Port expansion requirement

In 2007-08, at the height of the global economic boom, ports across the Middle East were scrambling to add new capacity for trans-shipment, domestic imports and exports and to update ageing, 1970s-built infrastructure. Drewry’s figures suggest that GCC ports achieved compound annual growth of 13 per cent in 2004-08.

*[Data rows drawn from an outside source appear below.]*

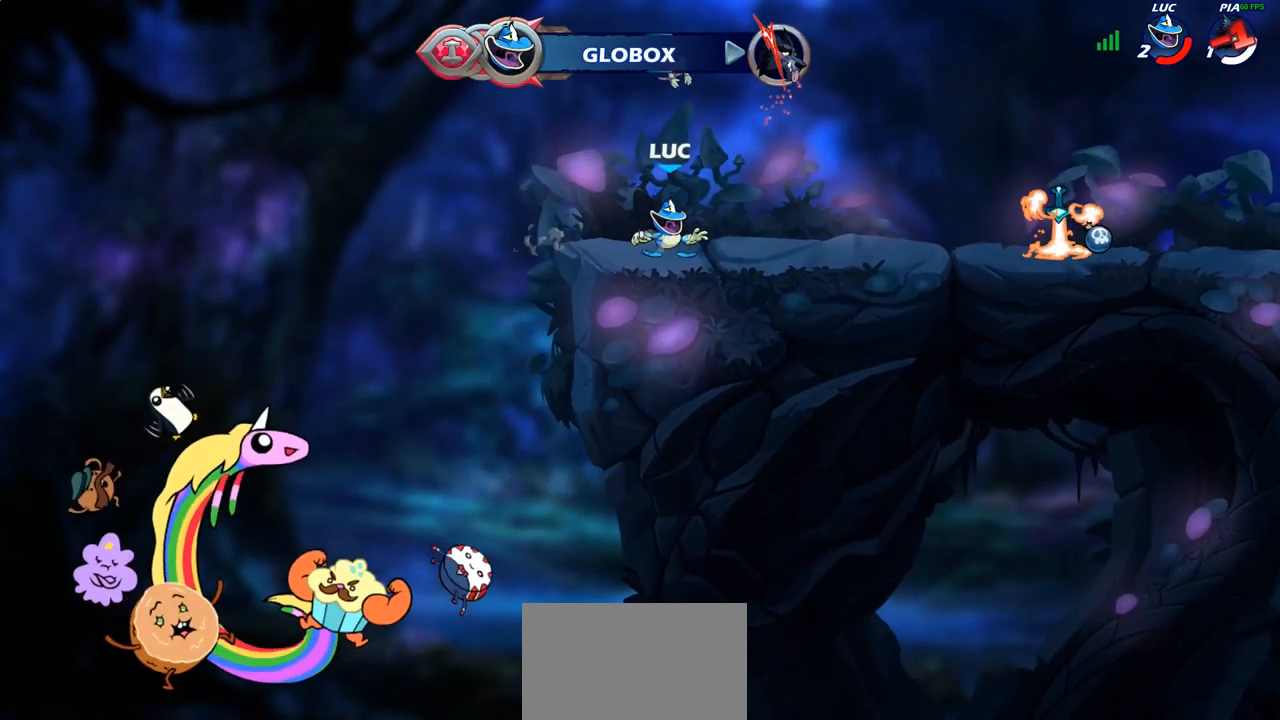
{"buttons": [], "left_stick": "right", "right_stick": "center", "events": [[67, "R2", "down"], [233, "R2", "up"]]}
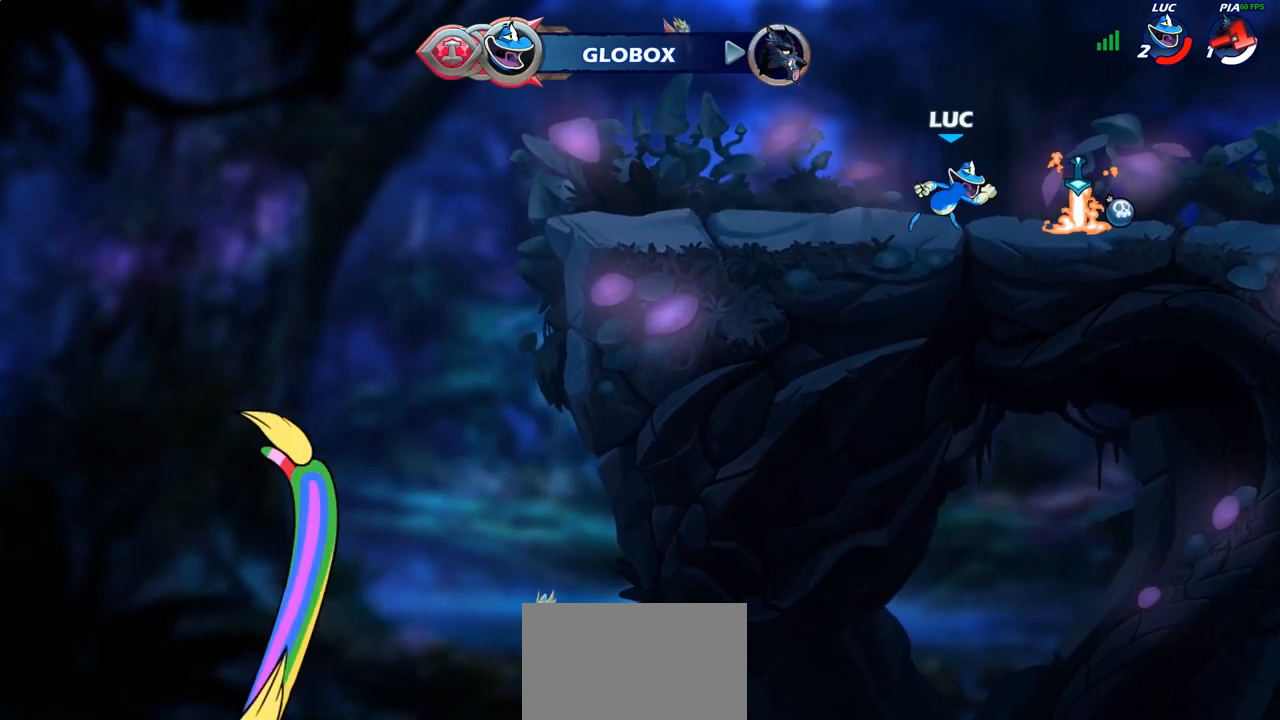
{"buttons": ["CIRCLE", "R2"], "left_stick": "center", "right_stick": "center", "events": [[167, "CROSS", "down"], [250, "left_stick", "left"], [267, "CROSS", "up"], [367, "left_stick", "center"], [417, "R2", "down"], [467, "CIRCLE", "down"]]}
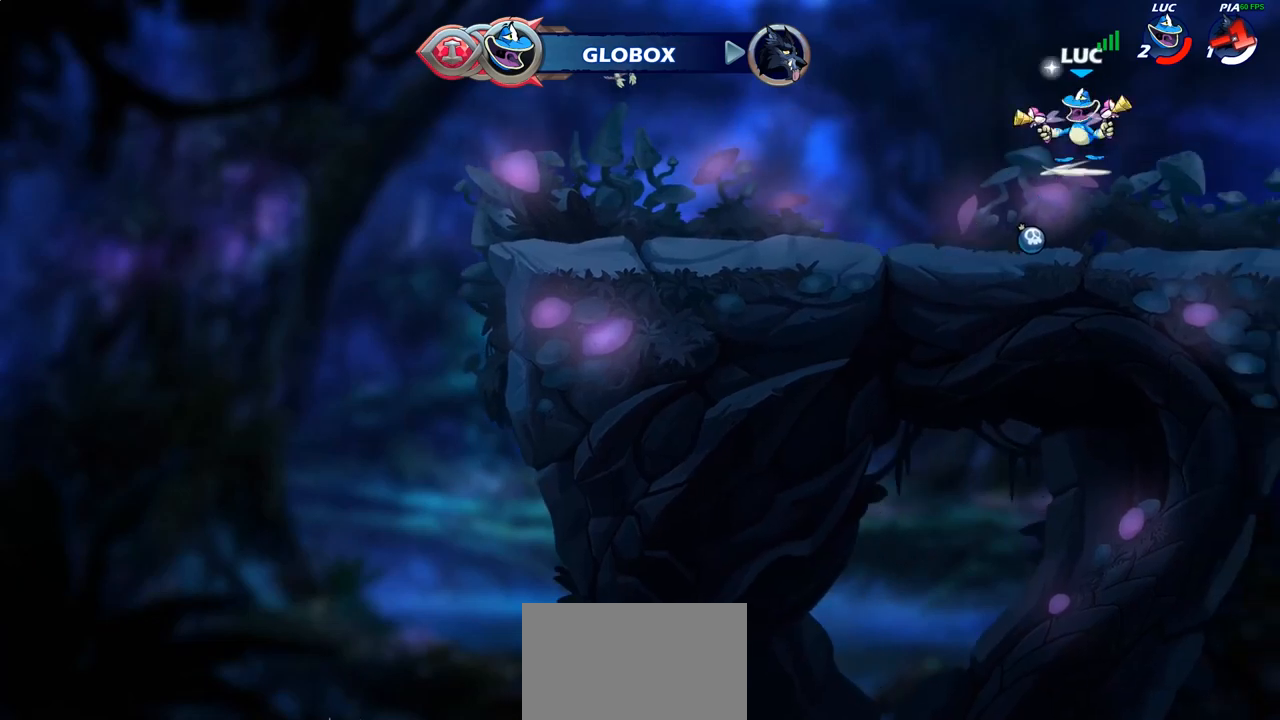
{"buttons": [], "left_stick": "center", "right_stick": "center", "events": [[83, "R2", "up"], [133, "CIRCLE", "up"]]}
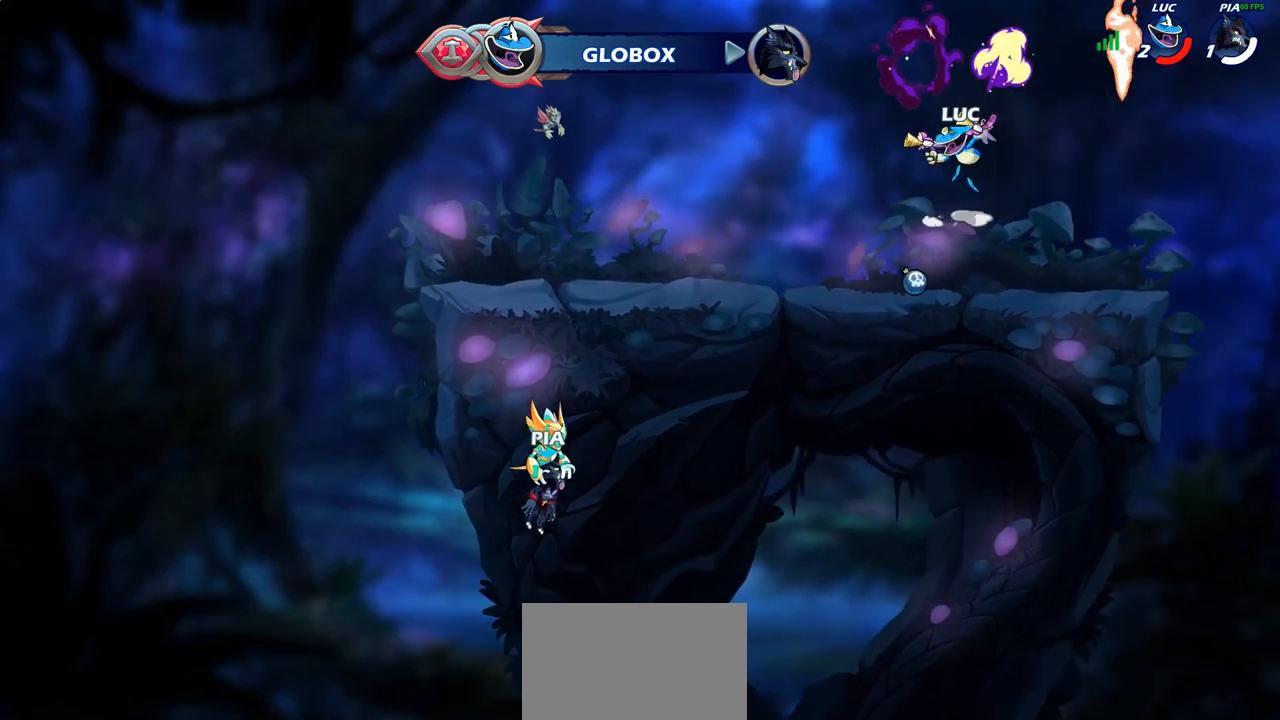
{"buttons": [], "left_stick": "up", "right_stick": "center", "events": [[233, "left_stick", "left"], [300, "left_stick", "up-left"], [350, "CROSS", "down"], [400, "left_stick", "up"], [417, "CROSS", "up"]]}
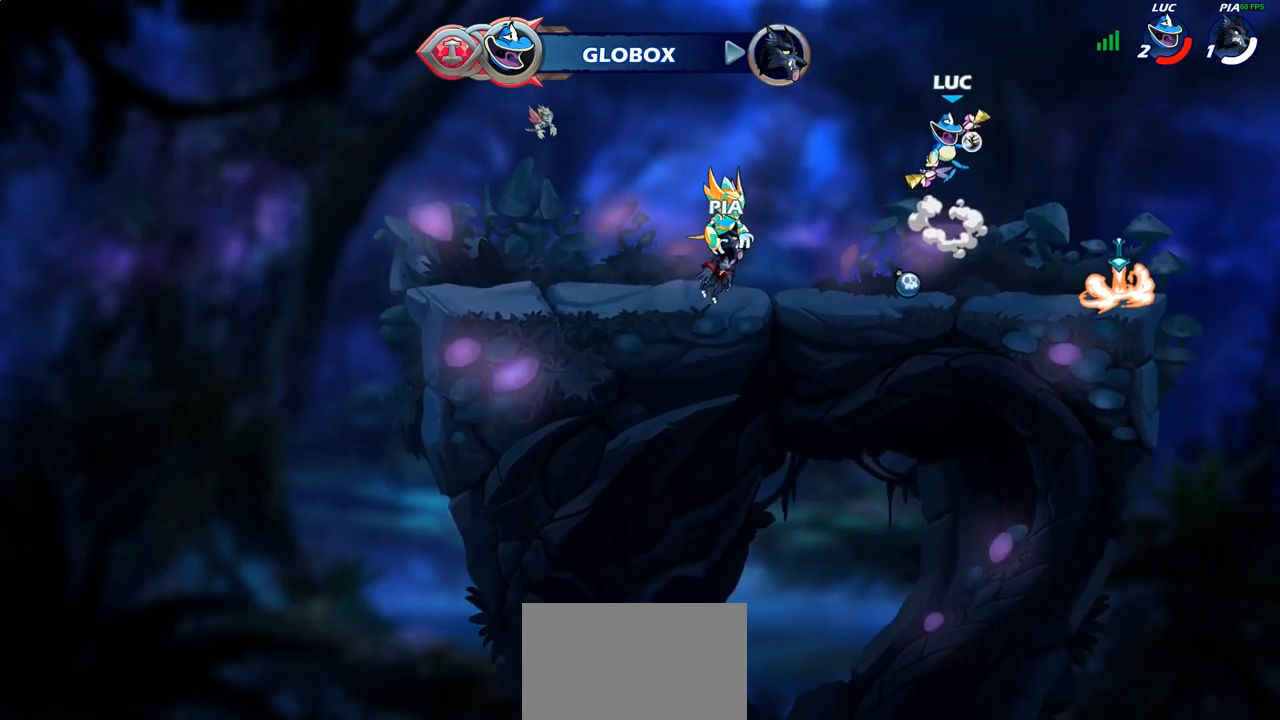
{"buttons": [], "left_stick": "down", "right_stick": "center", "events": [[117, "left_stick", "center"], [433, "left_stick", "down"]]}
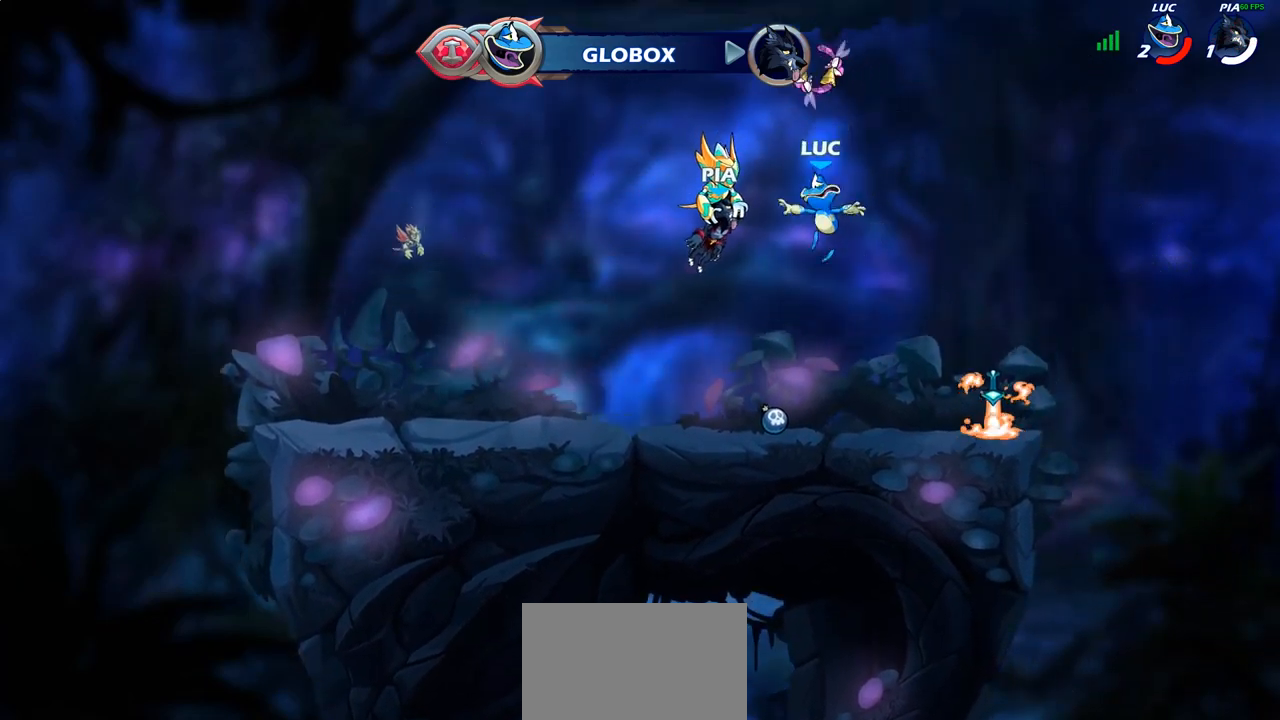
{"buttons": [], "left_stick": "center", "right_stick": "center", "events": [[133, "left_stick", "left"], [267, "left_stick", "center"], [333, "CROSS", "down"], [433, "CROSS", "up"]]}
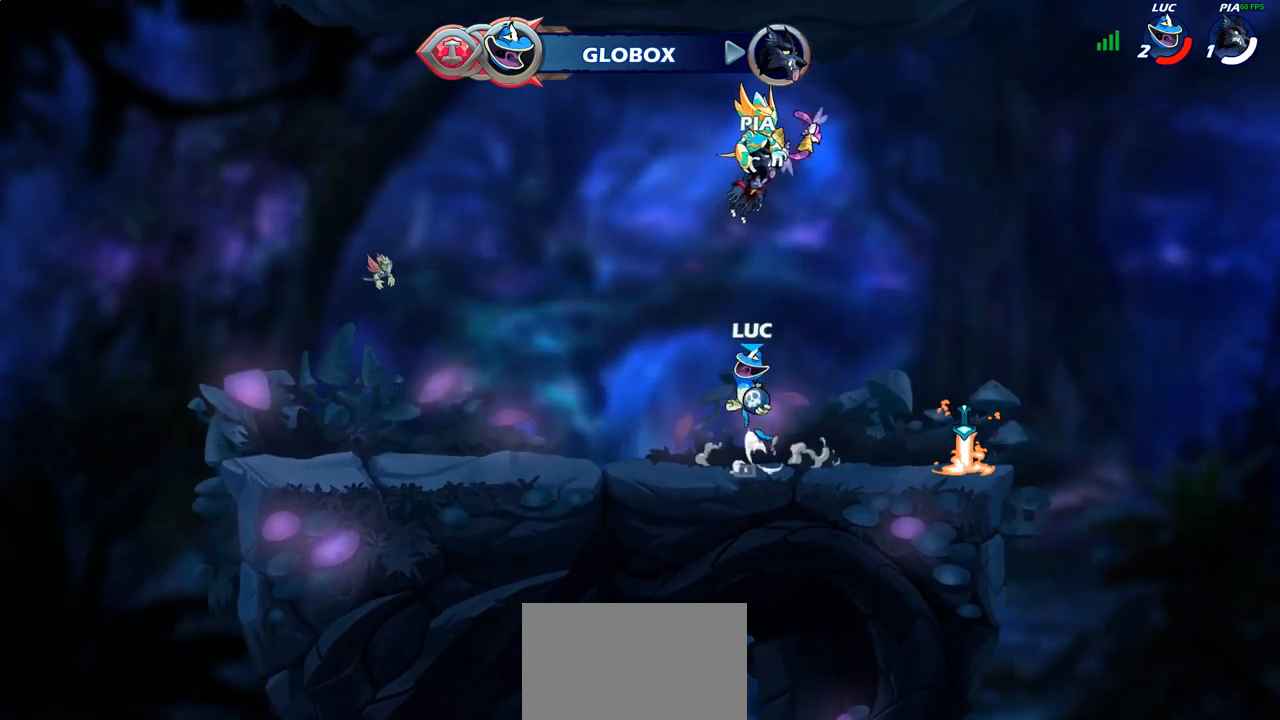
{"buttons": [], "left_stick": "center", "right_stick": "center", "events": [[17, "left_stick", "right"], [200, "left_stick", "up"], [383, "left_stick", "center"]]}
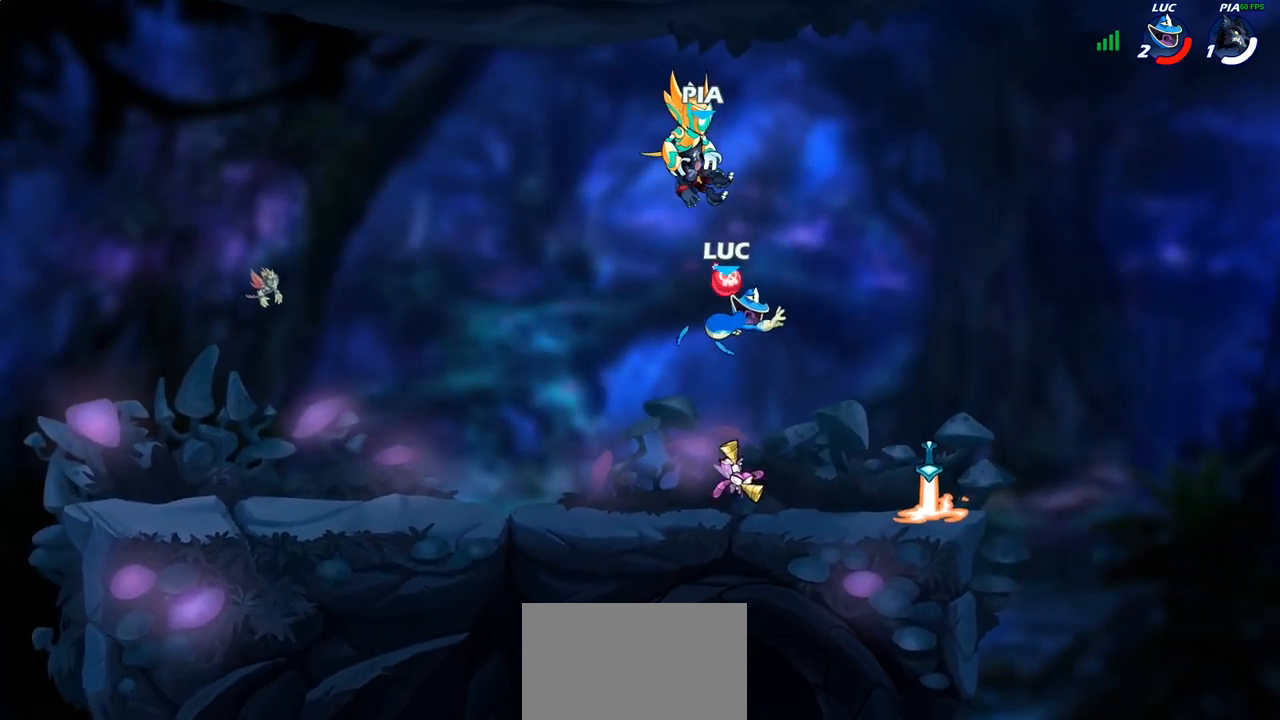
{"buttons": [], "left_stick": "center", "right_stick": "center", "events": []}
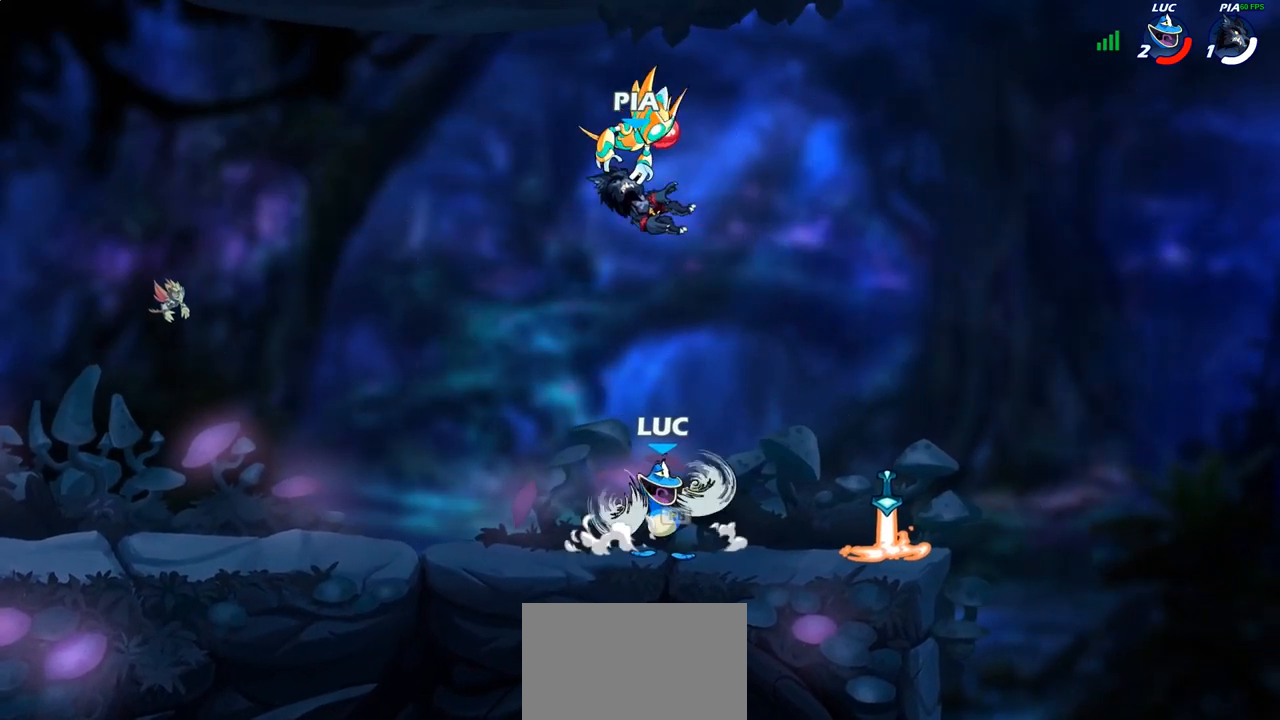
{"buttons": [], "left_stick": "center", "right_stick": "center", "events": [[267, "left_stick", "left"], [317, "R2", "down"], [367, "left_stick", "center"], [433, "R2", "up"]]}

But in 2009, regional port expansions slowed and in many cases ground to a halt. Banks stopped lending, particularly to speculative trans-shipment-oriented projects.

Drewry’s data shows that regional container volumes recovered in 2010, when throughput across the GCC, Yemen, the Levant, Jordan, Iran, Iraq and Israel rose from 31 million TEUs in 2009 to 34 million TEUs. The rebound increased GCC container port utilisation to 85 per cent.

This is why, even though short-term growth prospects remain muted, Drewry says regional ports will need to expand to avoid a return to late-2000s levels of congestion. Drewry’s forecasts suggest Arabian Peninsula container volumes will double within the next five years.

Saudi Arabia will be one of those countries as investment in infrastructure and an expanding manufacturing sector begin to generate cargo volumes.